Brockton - Massachusetts - History

The seal of BrocktonThe land is now occupied by the city, were sold by Native Americans in 1649 to Myles Standish and John Alden and became part of the Plymouth colony. The original farming community was part of the town of Bridgewater until 1821 and was called North Bridgewater until being renamed Brockton.

The city of Brockton is a major urban community south of Boston with a rich industrial history. Brockton was the shoe-manufacturing center of the region from the late 18th century through the 1950's.  In the Civil War, it was claimed that half of the Union Army wore boots made in Brockton and at the height of the shoe industry in 1929, more than 30,000 people were employed by shoe manufacturers in a city, which dominated the world footwear market until after World War II.

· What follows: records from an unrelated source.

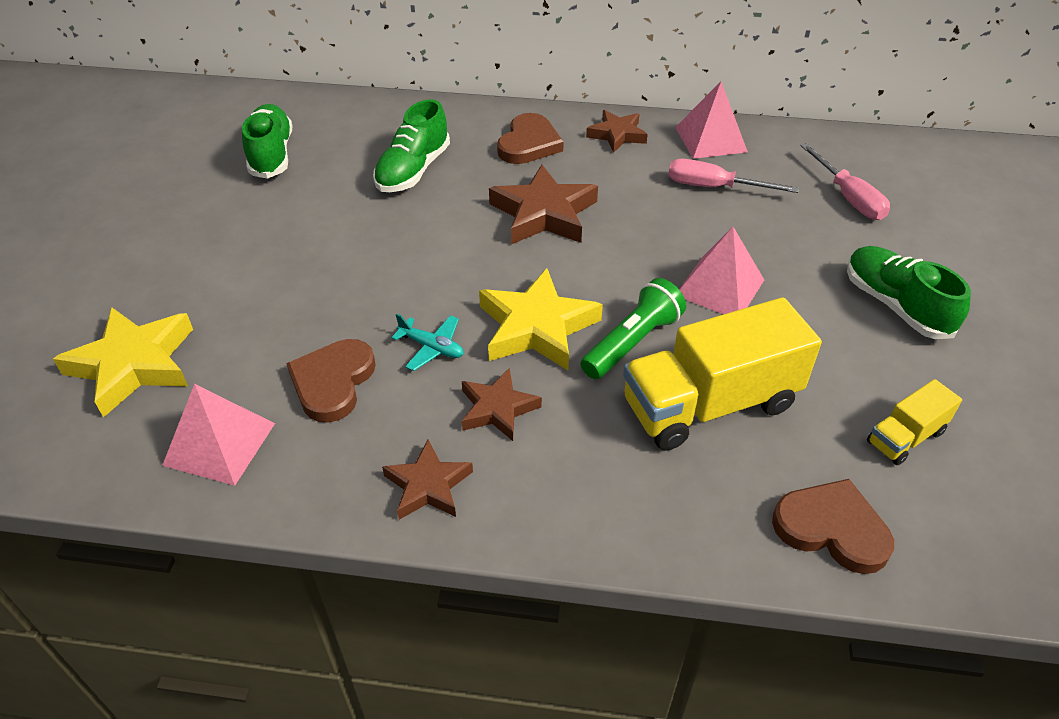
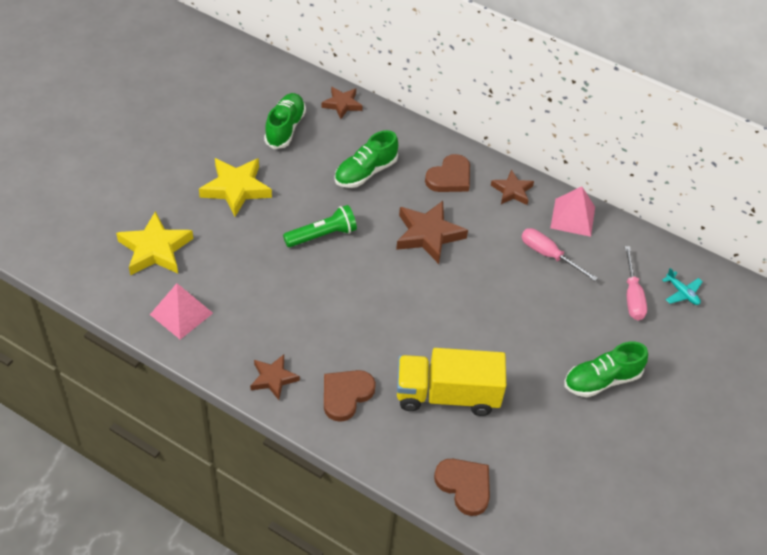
camera: 20 degrees right, 5 degrees up
brown heart [286,339,376,423] -> brown heart moved to [324,370,376,422]
turquoise plane [391,314,463,371] -> turquoise plane moved to [662,268,703,305]
brown star [462,368,542,441] -> brown star moved to [322,87,362,119]
yellow star [479,268,603,370] -> yellow star moved to [199,158,272,217]
green flashlight [580,278,686,379] -> green flashlight moved to [283,205,357,247]
pink pyramid [679,227,764,314] -> none
green shoe [847,246,971,339] -> green shoe turned 105 degrees counterclockwise [564,341,648,397]
yellow truck [867,379,962,465] -> none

The city was the site of pioneering in electrical power in 1883 when the third electric power station in the country was opened under the supervision of Thomas Edison. In 1884, Edison returned to witness the opening of the City Theater, the first in the world to be lighted from a central power station.

The city, which was one of the first to adopt electric street lighting (1884), also pioneered in operating electric-powered streetcars and the first fire station and introduced a widely copied municipal system of inland sewage disposal in 1893.

William H. McGunnigle, less well-known but of great importance, was a Brockton resident credited with inventing the first baseball glove.